**EXERCISE INSTRUCTIONS:** Search the listing below for the word "behavior" and copy each line that holds it.

**RECORDS SHOWN:**
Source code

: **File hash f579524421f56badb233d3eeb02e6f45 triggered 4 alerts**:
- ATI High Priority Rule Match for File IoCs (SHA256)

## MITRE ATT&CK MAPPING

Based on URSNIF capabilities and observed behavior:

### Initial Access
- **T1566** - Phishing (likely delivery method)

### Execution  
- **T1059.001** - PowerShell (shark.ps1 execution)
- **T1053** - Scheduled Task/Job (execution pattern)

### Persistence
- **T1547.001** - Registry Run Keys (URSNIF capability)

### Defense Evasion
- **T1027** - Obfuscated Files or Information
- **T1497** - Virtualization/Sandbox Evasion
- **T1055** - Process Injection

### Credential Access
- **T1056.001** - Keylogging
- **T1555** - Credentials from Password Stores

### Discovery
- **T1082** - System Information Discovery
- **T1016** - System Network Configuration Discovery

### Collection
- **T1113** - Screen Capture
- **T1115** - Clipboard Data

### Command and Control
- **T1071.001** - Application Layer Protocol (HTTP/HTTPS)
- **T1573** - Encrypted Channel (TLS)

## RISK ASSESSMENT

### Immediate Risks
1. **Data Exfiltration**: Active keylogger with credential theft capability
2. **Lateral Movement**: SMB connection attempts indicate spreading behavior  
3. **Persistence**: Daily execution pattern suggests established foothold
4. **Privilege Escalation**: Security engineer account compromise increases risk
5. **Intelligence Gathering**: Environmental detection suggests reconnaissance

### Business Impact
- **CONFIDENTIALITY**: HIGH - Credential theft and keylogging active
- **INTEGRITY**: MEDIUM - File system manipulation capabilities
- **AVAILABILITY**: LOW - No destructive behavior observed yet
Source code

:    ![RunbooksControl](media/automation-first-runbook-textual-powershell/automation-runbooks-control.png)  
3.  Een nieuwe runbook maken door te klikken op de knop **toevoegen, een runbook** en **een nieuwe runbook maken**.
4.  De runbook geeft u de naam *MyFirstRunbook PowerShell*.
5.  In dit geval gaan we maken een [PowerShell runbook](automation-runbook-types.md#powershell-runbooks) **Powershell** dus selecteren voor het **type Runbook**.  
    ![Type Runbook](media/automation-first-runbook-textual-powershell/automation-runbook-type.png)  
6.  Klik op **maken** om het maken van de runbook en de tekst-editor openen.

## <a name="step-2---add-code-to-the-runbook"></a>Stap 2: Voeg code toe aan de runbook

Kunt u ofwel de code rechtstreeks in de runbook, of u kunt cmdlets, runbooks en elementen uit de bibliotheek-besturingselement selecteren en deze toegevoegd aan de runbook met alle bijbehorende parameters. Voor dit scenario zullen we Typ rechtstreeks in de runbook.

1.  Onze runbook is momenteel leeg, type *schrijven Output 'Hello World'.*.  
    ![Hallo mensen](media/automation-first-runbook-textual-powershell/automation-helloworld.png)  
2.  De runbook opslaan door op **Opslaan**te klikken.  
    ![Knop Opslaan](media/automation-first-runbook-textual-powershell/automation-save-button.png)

**EXERCISE ANSWER:**
Based on URSNIF capabilities and observed behavior:
2. **Lateral Movement**: SMB connection attempts indicate spreading behavior  
- **AVAILABILITY**: LOW - No destructive behavior observed yet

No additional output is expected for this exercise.